1
votes

I need to get p-value through Chi-square. My programm is:

from scipy.stats import chisquare

c = chisquare([10,4,7,5],ddof=[0,1,2,3])

print(c)

The result is:

Power_divergenceResult(statistic=3.2307692307692308, pvalue=array([ 0.35739509,  0.19881419,  0.07226674,         nan]))

When I try to get p-value using table of Chi-squared values( for example from this site https://www.medcalc.org/manual/chi-square-table.php ), results are different. In this example using python p-value with degrees of freedom = 1(ddof=0) is 0.35739509 but using table p-value is 0.01. Could you please explain why results are different?

1

1 Answers

2
votes

The function chisquare performes the Chi-squared hypothesis test but the table is about the Chi-square distribution.

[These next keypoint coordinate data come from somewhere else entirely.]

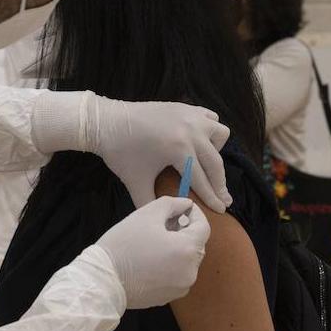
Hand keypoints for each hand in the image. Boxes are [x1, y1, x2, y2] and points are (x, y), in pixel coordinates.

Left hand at [88, 97, 231, 208]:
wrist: (106, 122)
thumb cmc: (120, 153)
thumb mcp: (136, 183)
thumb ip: (151, 204)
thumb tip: (165, 222)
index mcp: (179, 149)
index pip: (201, 180)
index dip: (212, 198)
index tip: (222, 209)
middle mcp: (190, 131)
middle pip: (215, 162)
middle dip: (220, 183)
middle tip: (223, 198)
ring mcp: (190, 116)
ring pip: (220, 134)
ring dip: (216, 151)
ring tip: (206, 163)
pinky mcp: (185, 107)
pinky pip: (209, 118)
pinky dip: (209, 130)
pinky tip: (199, 141)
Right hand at [95, 196, 210, 309]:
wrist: (103, 281)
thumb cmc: (124, 244)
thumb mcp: (147, 214)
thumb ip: (172, 204)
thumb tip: (186, 205)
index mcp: (187, 250)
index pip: (204, 227)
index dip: (195, 214)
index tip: (182, 208)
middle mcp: (190, 272)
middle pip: (196, 245)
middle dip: (185, 232)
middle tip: (165, 223)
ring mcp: (180, 288)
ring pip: (187, 261)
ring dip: (177, 249)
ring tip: (155, 242)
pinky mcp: (168, 297)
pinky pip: (176, 276)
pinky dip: (170, 265)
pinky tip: (150, 260)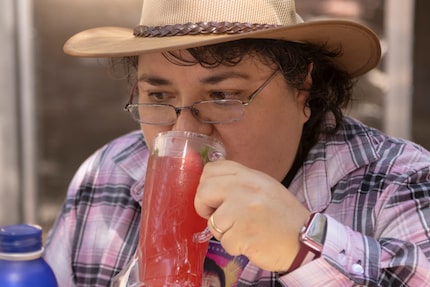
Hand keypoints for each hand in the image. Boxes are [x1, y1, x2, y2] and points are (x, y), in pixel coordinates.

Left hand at [194, 160, 310, 271]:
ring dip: (223, 232)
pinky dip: (234, 246)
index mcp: (251, 176)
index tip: (212, 198)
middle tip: (217, 217)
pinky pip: (224, 242)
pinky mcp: (244, 234)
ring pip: (212, 221)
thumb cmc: (282, 216)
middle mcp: (246, 189)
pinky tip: (251, 242)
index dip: (205, 184)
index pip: (212, 169)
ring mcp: (244, 210)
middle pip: (204, 191)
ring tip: (244, 231)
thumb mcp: (264, 188)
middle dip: (203, 207)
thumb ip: (239, 183)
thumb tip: (209, 185)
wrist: (306, 240)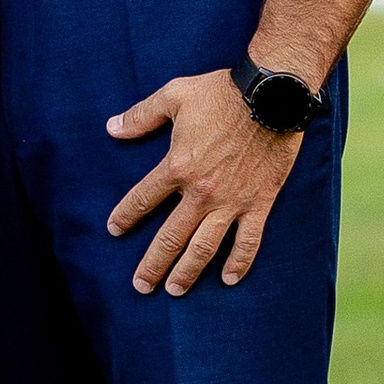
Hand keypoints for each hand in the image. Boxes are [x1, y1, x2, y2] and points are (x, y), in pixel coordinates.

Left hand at [105, 67, 298, 295]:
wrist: (271, 95)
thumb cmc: (221, 93)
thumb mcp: (174, 95)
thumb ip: (142, 115)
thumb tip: (112, 129)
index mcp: (177, 167)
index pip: (143, 199)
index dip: (126, 216)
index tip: (114, 231)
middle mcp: (201, 192)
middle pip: (170, 236)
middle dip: (153, 264)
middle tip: (141, 286)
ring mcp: (231, 202)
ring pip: (204, 247)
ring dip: (188, 271)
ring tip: (174, 290)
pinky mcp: (259, 203)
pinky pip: (248, 241)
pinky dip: (239, 263)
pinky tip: (228, 279)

If you want to work with the distribution you need to use scipy.stats.chi2. In particular, to replicate values from the table:

import scipy as sp

p = 0.1
df = 5

x = sp.stats.chi2.ppf(1-p, df=df)
print(x)  # 9.23635689978

And to get the p-value for a given x and degrees of freedom:

p = 1 - sp.stats.chi2.cdf([10,4,7,5], df=[0,1,2,3])
print(p)  
# [        nan  0.04550026  0.03019738  0.17179714]

Note that the table defines p as the integral over the probability density function from x to infinity. The cumulative density function in scipy is the integral from 0 to x. Therefore, p = 1 - cdf.